Юнкер хоть и хорохорился, а соображал: мастеровой не из серой скотины, такого не запугаешь, по морде надаешь — забастовкой как бы не аукнулось. От дяди он слышал, что на оружейном теперь каждый второй — большевик, а не то — сочувствующий.
Николай же больше всего сейчас боялся, что юнкер прикажет солдатам увести его в дежурную комнату. Он решил сопротивляться, драку затеять.
Приближался из Белоострова поезд, паровоз высветлил макушки деревьев.
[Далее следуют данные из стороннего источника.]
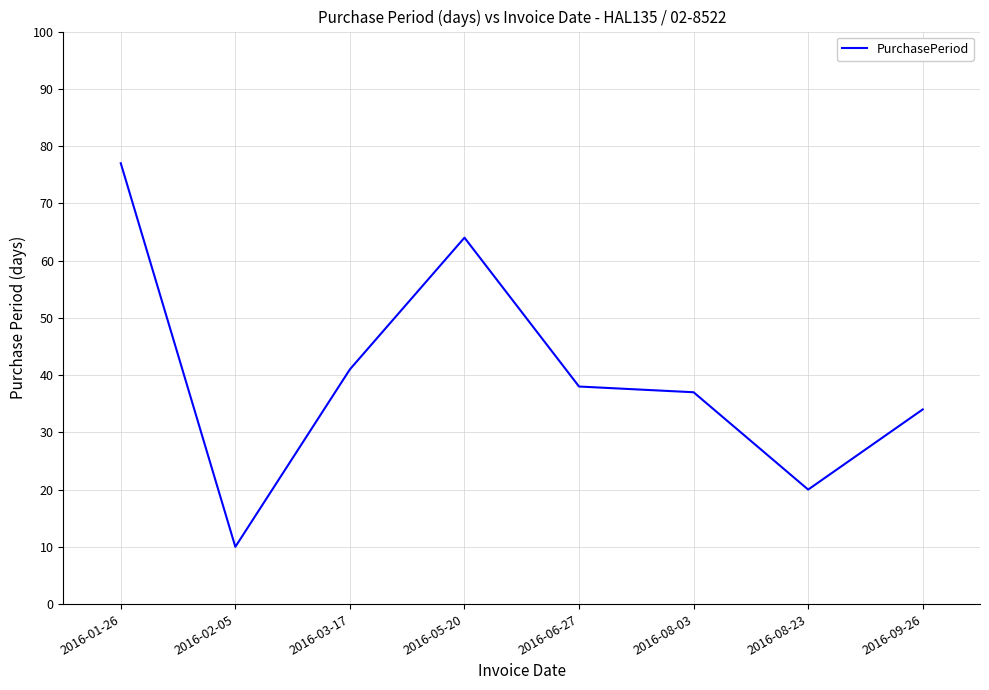

What is the greatest value displayed?

77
Показался франтоватый дежурный на крыльце.
— И кадетов с октябристами, господин хороший, приказано стрелять? — спросил нагловато Николай.
Патрули — солдаты и старший их — не спешили к поезду, с интересом наблюдали за возникшим скандалом и гимназисты.
— Арестую! — Юнкер побагровел.
— А бумагу на то имеешь? — спросил Николай, думая об одном — скорей бы отошел поезд. — Это при царе городовые хватали, не то времечко. Свобода всем в России дана!
На станции ударили в колокол. В окне дежурной комнаты замелькали вагоны. Бросив взгляд на безлюдный конец платформы, Николай первый раз за долгий вечер улыбнулся — Ленин и сопровождающие уехали.
— Отправить арестованного к военному коменданту в Белоостров, — приказал солдатам одуревший юнкер.
Подошел поезд из Петрограда. По знаку юнкера солдаты схватили Николая, завели руки назад, втолкнули в пустой вагон сонного поезда.
— В военно-полевой суд дорога прямая, — с усмешкой крикнул юнкер. Записав номер вагона, он кинулся в дежурную комнату.
«Осел», — обругал юнкера Николай и подошел к двери, дернул, налег — не поддается. Кинулся в другой тамбур, тоже заперто. Через несколько минут Белоостров. На ходу выброситься из окна — калекой бы не остаться. Оставалась надежда: второй час ночи, комендант в Белоострове дрыхнет, юнкер не успеет созвониться, а патруль досмотра он обманет, «наугощался»…
В Белоострове вагон открыл старший унтер-офицер Смирнов, давний знакомый Емельяновых.
— Вот те на, в государственные преступники угодил, — сказал он, направляя на Николая свет электрического фонаря. — Чего не поделил с молокососом?
— Разные у нас взгляды. Я большевиков хвалю, говорю, что люди хорошие, а он грозит их всех перестрелять. Второе наше существенное разногласие по части Греча, доктора. По-моему, это подлец из подлецов. А тому юнкеру он родным дядей приходится.
— За свою родословную стоит юнкер, — сказал Смирнов. — А кашу, Николай Александрович, зря заварил. Еще счастливо отделался. У юнкеров руки не связаны, для них большевик — человек вне закона, хлопнут — и аминь. Тебе еще повезло, на самовлюбленного кретина нарвался, — Смирнов потушил фонарь, выглянул из вагона: — Беги.